It’s hard to imagine that I won’t go to another high school baseball game this season. Man has it been a whirlwind. A 14-inning thriller for the right to go to the state championship seems like a fitting end, but I really had wished it would have ended a different way.
West Marion, which has never won a state title in any sport, played in its second south state championship in the past three years and fought tooth and nail for essentially two ball games Tuesday night against Magee. The Trojans ended up falling, and I’m sure it was painful to endure for the players, coaches and West Marion faithful, but it struck a chord with me as well.
I’m not from here and have no allegiance to any of the schools or athletic programs in Marion County even though The Columbian-Progress and I get accused of having biases all the time. Although I may not have a rooting interest in any of the teams, I do root for the kids and coaches because of the friendships that get built over time.
When you’re around them as much as I am, whether it’s on the field, in the dugout or running into them at school, you get to know them on a personal level and want them to succeed. So to see the pain on Shelby Terrell, Clay Blocker, head coach Derrick Jerkins and others’ faces after the game got to me. They had gave it everything they had and laid it on the line time and time again. This was undoubtedly their best shot to win a state title since the Mark Broom-led team in 1999, and to play 14 innings in a winner-take-all Game 3 on their home field only to come up short was and will be a tough pill to swallow.
However, the legacy of the West Marion seniors deserves to be praised and should live on. You will be hard pressed to find a pitcher as talented as Terrell in Marion County for a long time. It’s not just his plus offerings — there aren’t many high schoolers in small-town Mississippi throwing 91 miles per hour — but his competitiveness and control are bar none. He walked just 11 batters in 81 1/3 innings and struck out 119. Those aren’t even video game numbers. You just don’t see that at any level.
Then Blocker has been the ultimate team guy. It’s hard to quantify the impact a good catcher can have on a team, but it doesn’t go unnoticed by baseball people. Blocker helped manage the pitching staff and controlled the game defensively every time out. He was also a great leader and rallied his teammates when it was needed.

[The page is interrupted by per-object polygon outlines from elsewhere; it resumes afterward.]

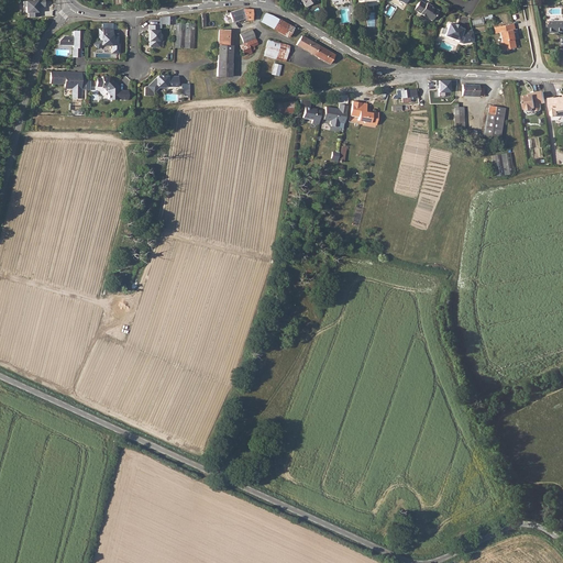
[(44,0),(32,0),(23,1),(24,7),(26,7),(28,13),(30,12),(30,17),(41,15),(40,11),(39,11),(39,6),(45,4),(44,0)]
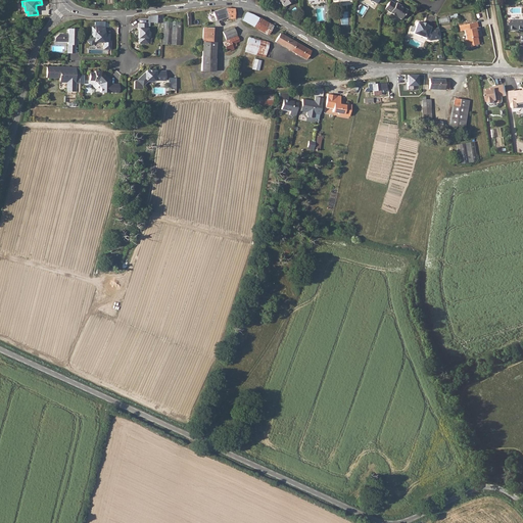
[(390,1),(384,9),(400,19),(403,15),(405,14),(408,10),(403,7),(402,8),(400,6),(400,5),(396,3),(395,4),(390,1)]
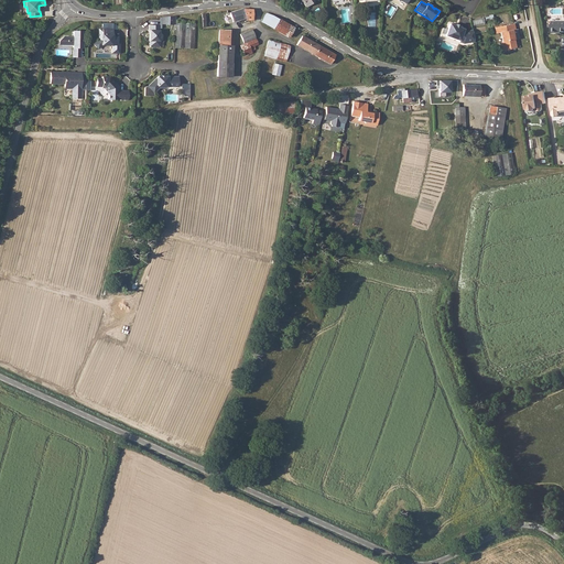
[(243,9),(227,13),(226,13),(228,22),(245,18),(246,19),(252,20),(253,13),(252,13),(252,10),(248,10),(243,10),(243,9)]
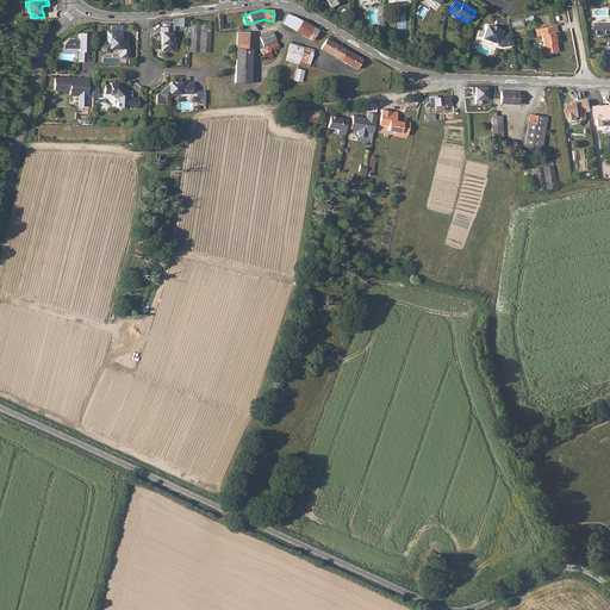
[(313,41),(319,29),(290,12),(282,24),(313,41)]
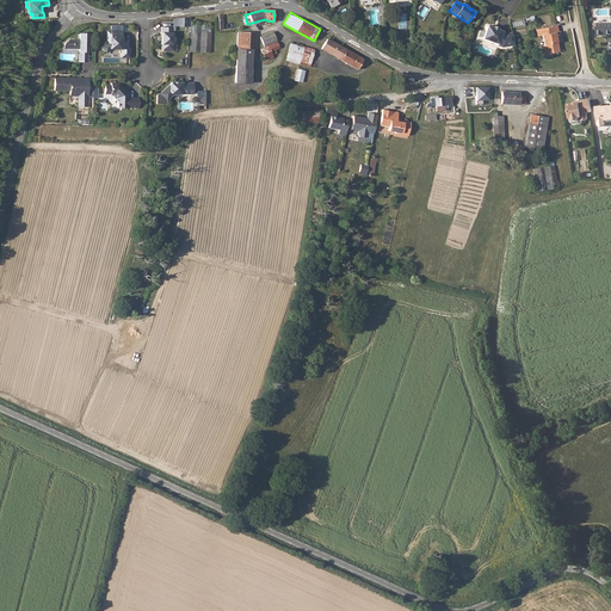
[(174,17),(173,26),(191,26),(191,18),(174,17)]
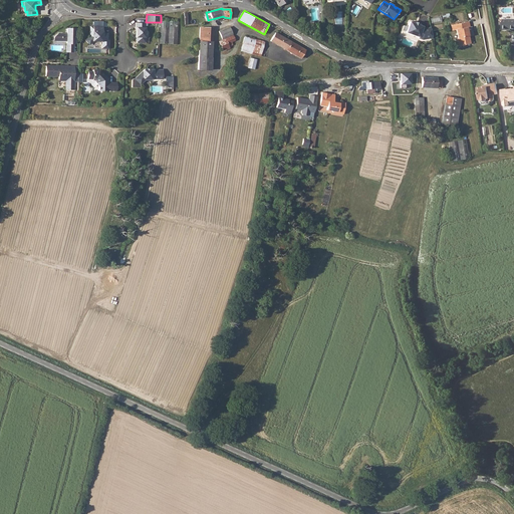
[(513,27),(513,17),(502,18),(503,30),(508,30),(508,28),(513,27)]
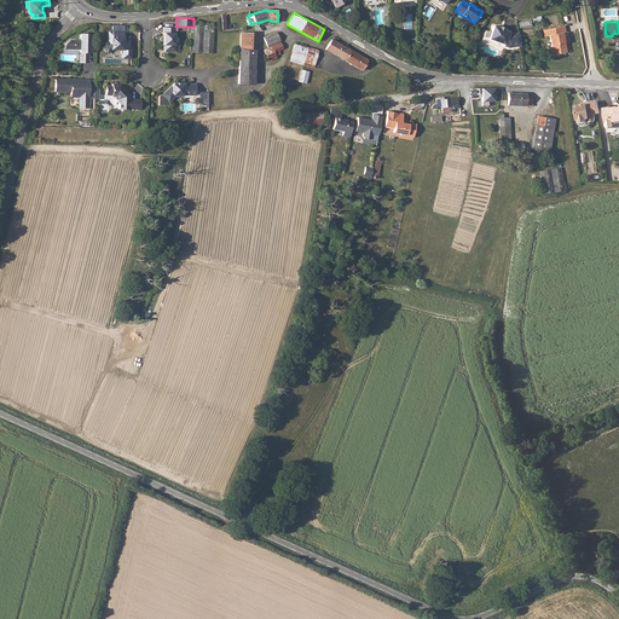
[(214,53),(214,25),(194,24),(192,52),(214,53)]
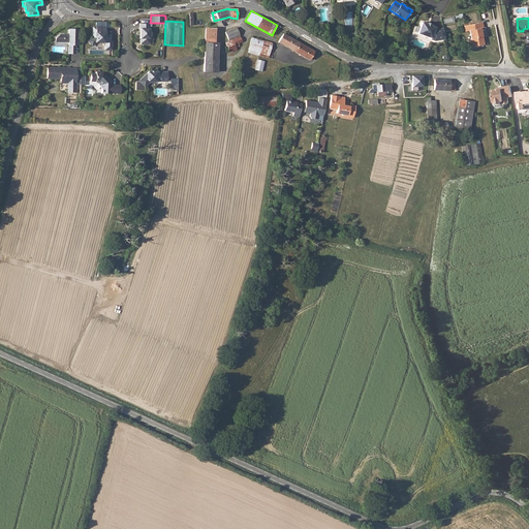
[(435,41),(445,39),(443,28),(436,29),(435,29),(436,27),(431,26),(431,25),(428,24),(427,24),(423,22),(417,33),(431,38),(431,39),(435,41)]
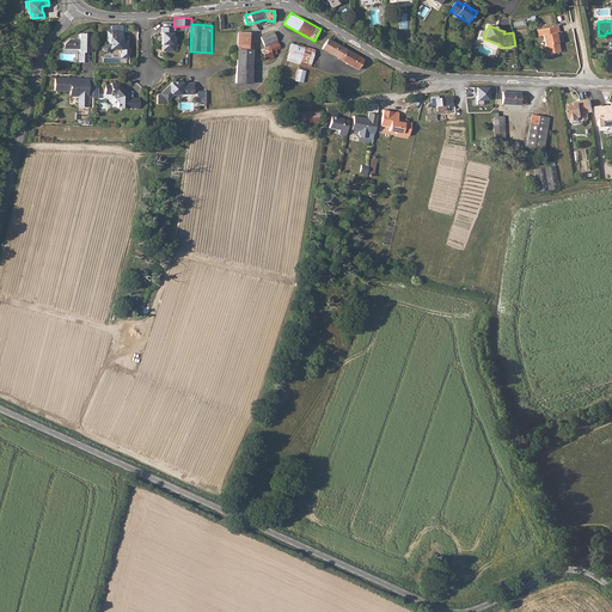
[(558,43),(557,34),(558,34),(560,34),(558,26),(538,30),(539,37),(544,37),(548,55),(561,53),(558,43)]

The performance Brett Jenkins gave in Game 3 of the second round against St. Andrew’s Episcopal was one to behold. He pitched the game of his life, shut down a powerful lineup in a complete game and drove in the game-winning run on a near home run.
Robert Patterson, who didn’t even enter the starting lineup until Game 3 of the third round against Wesson, ripped his first hit of the season for a home run then proceeded to have a three-hit, 3 RBI Game 1 against Magee. Logan Fortenberry similarly entered the starting lineup late during the final week of the regular season and delivered a career-high three hits Tuesday. Noel Parrett was replaced in the batting order by Patterson, but he didn’t let that keep him from making steady play after steady play in the outfield.
Then there’s Dalton Raynes, who went swimming in the dirt in the seventh inning Tuesday to beat out a routine ground ball and drove in the two tying runs to force the game to go to extra innings. When coaches talk about giving 110 percent effort, that play in that moment is what they mean.
The final senior, Matthew Morgan, was right there picking up his team every time it was needed.
The Trojans may have fell short of the goal, but they had a great year. I just wanted to tip my cap to them and thank them for a fun ride.